Re: [PATCH v3 0/4] sched/fair: Burstable CFS bandwidth controller

From: changhuaixin
Date: Tue Jan 26 2021 - 06:36:07 EST




> On Jan 21, 2021, at 7:04 PM, Huaixin Chang <changhuaixin@xxxxxxxxxxxxxxxxx> wrote:
>
> Changelog
>
> v3:
> 1. Fix another issue reported by test robot.
> 2. Update docs as Randy Dunlap suggested.
>
> v2:
> 1. Fix an issue reported by test robot.
> 2. Rewriting docs. Appreciate any further suggestions or help.
>
> The CFS bandwidth controller limits CPU requests of a task group to
> quota during each period. However, parallel workloads might be bursty
> so that they get throttled. And they are latency sensitive at the same
> time so that throttling them is undesired.
>
> Scaling up period and quota allows greater burst capacity. But it might
> cause longer stuck till next refill. We introduce "burst" to allow
> accumulating unused quota from previous periods, and to be assigned when
> a task group requests more CPU than quota during a specific period. Thus
> allowing CPU time requests as long as the average requested CPU time is
> below quota on the long run. The maximum accumulation is capped by burst
> and is set 0 by default, thus the traditional behaviour remains.
>
> A huge drop of 99th tail latency from more than 500ms to 27ms is seen for
> real java workloads when using burst.
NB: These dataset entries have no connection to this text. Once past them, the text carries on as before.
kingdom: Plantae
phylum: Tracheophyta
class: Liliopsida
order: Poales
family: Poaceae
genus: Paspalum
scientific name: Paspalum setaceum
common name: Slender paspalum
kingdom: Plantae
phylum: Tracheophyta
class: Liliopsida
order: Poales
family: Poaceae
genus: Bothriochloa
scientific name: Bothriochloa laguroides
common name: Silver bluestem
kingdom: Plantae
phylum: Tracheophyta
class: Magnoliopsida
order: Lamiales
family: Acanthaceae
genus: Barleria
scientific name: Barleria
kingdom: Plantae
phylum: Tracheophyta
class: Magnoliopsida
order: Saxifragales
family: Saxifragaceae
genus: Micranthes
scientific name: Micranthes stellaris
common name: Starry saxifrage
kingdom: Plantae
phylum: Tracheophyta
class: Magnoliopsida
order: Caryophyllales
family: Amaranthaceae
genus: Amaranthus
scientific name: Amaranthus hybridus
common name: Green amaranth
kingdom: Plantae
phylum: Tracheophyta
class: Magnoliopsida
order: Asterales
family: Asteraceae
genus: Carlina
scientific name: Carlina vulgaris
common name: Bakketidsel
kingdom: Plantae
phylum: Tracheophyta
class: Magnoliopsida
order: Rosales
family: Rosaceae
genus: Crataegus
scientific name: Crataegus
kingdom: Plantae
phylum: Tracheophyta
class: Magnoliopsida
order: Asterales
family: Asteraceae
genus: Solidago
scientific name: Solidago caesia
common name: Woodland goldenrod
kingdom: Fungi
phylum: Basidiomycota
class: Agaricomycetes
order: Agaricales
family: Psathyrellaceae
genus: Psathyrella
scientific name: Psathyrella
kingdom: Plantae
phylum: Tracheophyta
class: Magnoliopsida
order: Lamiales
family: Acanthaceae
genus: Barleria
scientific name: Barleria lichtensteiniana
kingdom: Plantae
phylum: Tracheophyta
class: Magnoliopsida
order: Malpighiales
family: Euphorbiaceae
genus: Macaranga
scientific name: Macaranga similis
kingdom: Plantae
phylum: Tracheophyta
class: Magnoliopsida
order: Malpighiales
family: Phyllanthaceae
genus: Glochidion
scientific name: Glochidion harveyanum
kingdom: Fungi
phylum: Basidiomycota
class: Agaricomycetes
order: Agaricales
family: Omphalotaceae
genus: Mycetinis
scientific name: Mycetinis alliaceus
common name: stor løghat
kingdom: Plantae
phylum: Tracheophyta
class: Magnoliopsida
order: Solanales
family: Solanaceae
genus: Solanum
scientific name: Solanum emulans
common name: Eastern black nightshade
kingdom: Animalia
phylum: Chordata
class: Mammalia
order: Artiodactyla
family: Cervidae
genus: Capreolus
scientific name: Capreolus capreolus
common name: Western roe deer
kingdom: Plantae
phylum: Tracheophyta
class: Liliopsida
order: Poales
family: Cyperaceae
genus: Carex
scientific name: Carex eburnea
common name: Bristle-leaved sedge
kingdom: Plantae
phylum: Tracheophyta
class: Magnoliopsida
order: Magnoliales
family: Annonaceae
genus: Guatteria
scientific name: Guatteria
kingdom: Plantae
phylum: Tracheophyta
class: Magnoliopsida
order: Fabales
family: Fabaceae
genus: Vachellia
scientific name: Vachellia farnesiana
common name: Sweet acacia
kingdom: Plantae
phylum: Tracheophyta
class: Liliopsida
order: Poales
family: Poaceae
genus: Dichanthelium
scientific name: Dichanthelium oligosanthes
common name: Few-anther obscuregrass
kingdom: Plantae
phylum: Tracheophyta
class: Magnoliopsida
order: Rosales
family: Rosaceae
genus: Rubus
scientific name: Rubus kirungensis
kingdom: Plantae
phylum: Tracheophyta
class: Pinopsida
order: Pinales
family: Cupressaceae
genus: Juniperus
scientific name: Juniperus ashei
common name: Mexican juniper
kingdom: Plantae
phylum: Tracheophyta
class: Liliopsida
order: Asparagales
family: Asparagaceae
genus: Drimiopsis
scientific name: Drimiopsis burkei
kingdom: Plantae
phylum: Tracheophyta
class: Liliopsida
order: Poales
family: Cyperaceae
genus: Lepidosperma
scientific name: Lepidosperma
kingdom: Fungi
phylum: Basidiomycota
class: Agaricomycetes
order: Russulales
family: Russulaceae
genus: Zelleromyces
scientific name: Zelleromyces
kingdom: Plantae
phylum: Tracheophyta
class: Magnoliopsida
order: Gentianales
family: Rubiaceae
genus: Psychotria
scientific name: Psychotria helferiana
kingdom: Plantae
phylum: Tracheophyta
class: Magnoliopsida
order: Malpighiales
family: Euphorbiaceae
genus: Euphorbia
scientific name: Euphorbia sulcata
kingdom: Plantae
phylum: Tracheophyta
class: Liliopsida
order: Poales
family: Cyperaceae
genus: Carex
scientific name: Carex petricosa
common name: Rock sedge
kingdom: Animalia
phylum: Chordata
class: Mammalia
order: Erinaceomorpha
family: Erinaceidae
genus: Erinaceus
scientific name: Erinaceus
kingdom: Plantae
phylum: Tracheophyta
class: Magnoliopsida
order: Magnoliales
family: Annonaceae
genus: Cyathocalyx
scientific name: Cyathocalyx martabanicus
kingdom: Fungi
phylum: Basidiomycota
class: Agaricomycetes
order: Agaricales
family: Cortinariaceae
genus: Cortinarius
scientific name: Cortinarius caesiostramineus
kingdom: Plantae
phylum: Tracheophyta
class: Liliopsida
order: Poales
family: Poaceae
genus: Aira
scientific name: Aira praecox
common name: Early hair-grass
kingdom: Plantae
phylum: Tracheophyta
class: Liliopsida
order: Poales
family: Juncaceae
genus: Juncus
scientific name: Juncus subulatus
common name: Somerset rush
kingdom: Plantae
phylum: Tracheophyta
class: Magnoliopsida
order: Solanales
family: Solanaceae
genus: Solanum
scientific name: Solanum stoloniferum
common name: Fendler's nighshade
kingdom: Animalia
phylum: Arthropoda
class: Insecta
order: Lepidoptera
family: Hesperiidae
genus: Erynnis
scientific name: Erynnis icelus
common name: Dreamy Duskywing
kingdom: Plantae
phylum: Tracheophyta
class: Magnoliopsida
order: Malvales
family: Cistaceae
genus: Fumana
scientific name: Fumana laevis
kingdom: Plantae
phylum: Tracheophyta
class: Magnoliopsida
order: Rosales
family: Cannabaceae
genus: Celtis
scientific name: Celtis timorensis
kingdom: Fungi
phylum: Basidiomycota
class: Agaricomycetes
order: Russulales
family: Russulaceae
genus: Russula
Similar drops are seen when
> testing with schbench too:
>
> echo $$ > /sys/fs/cgroup/cpu/test/cgroup.procs
> echo 700000 > /sys/fs/cgroup/cpu/test/cpu.cfs_quota_us
> echo 100000 > /sys/fs/cgroup/cpu/test/cpu.cfs_period_us
> echo 400000 > /sys/fs/cgroup/cpu/test/cpu.cfs_burst_us
>
> # The average CPU usage is around 500%, which is 200ms CPU time
> # every 40ms.
> ./schbench -m 1 -t 30 -r 60 -c 10000 -R 500
>
> Without burst:
>
> Latency percentiles (usec)
> 50.0000th: 7
> 75.0000th: 8
> 90.0000th: 9
> 95.0000th: 10
> *99.0000th: 933
> 99.5000th: 981
> 99.9000th: 3068
> min=0, max=20054
> rps: 498.31 p95 (usec) 10 p99 (usec) 933 p95/cputime 0.10% p99/cputime 9.33%
>
> With burst:
>
> Latency percentiles (usec)
> 50.0000th: 7
> 75.0000th: 8
> 90.0000th: 9
> 95.0000th: 9
> *99.0000th: 12
> 99.5000th: 13
> 99.9000th: 19
> min=0, max=406
> rps: 498.36 p95 (usec) 9 p99 (usec) 12 p95/cputime 0.09% p99/cputime 0.12%
>
> How much workloads with benefit from burstable CFS bandwidth control
> depends on how bursty and how latency sensitive they are.
>
> Previously, Cong Wang and Konstantin Khlebnikov proposed similar
> feature:
> https://lore.kernel.org/lkml/20180522062017.5193-1-xiyou.wangcong@xxxxxxxxx/
> https://lore.kernel.org/lkml/157476581065.5793.4518979877345136813.stgit@buzz/
>
> This time we present more latency statistics and handle overflow while
> accumulating.
>
> Huaixin Chang (4):
> sched/fair: Introduce primitives for CFS bandwidth burst
> sched/fair: Make CFS bandwidth controller burstable
> sched/fair: Add cfs bandwidth burst statistics
> sched/fair: Add document for burstable CFS bandwidth control
>
> Documentation/scheduler/sched-bwc.rst | 49 +++++++++++--
> include/linux/sched/sysctl.h | 2 +
> kernel/sched/core.c | 126 +++++++++++++++++++++++++++++-----
> kernel/sched/fair.c | 58 +++++++++++++---
> kernel/sched/sched.h | 9 ++-
> kernel/sysctl.c | 18 +++++
> 6 files changed, 232 insertions(+), 30 deletions(-)
>
> --
> 2.14.4.44.g2045bb6

Ping, any new comments on this patchset? If there're no other concerns, I think it's ready to be merged?